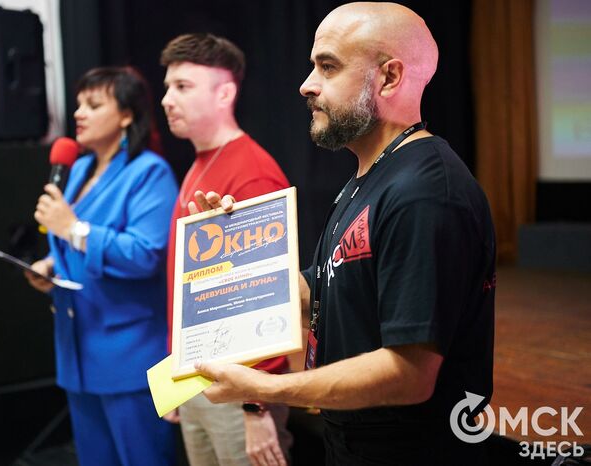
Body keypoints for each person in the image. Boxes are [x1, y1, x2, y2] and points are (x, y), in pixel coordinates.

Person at [190, 3, 497, 465]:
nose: (306, 84)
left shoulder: (425, 193)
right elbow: (324, 292)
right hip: (354, 443)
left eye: (328, 66)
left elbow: (409, 375)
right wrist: (234, 255)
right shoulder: (369, 177)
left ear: (389, 77)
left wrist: (268, 388)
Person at [24, 66, 177, 466]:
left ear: (126, 115)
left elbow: (147, 254)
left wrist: (74, 228)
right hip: (77, 350)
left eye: (93, 105)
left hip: (129, 354)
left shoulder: (149, 171)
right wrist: (49, 265)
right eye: (79, 104)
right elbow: (68, 244)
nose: (79, 113)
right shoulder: (76, 169)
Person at [160, 33, 294, 465]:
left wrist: (256, 406)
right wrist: (178, 377)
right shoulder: (200, 162)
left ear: (224, 94)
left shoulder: (252, 173)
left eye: (183, 86)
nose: (167, 99)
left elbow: (265, 300)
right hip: (199, 379)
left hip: (240, 392)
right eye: (167, 86)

####

§ **What is expected**
Scan the listing above and identify each line holding the string "elbow"; copy every such line.

§ **Expected answer**
right elbow: (324, 292)
left elbow: (409, 375)
left elbow: (147, 254)
right elbow: (68, 244)
left elbow: (265, 300)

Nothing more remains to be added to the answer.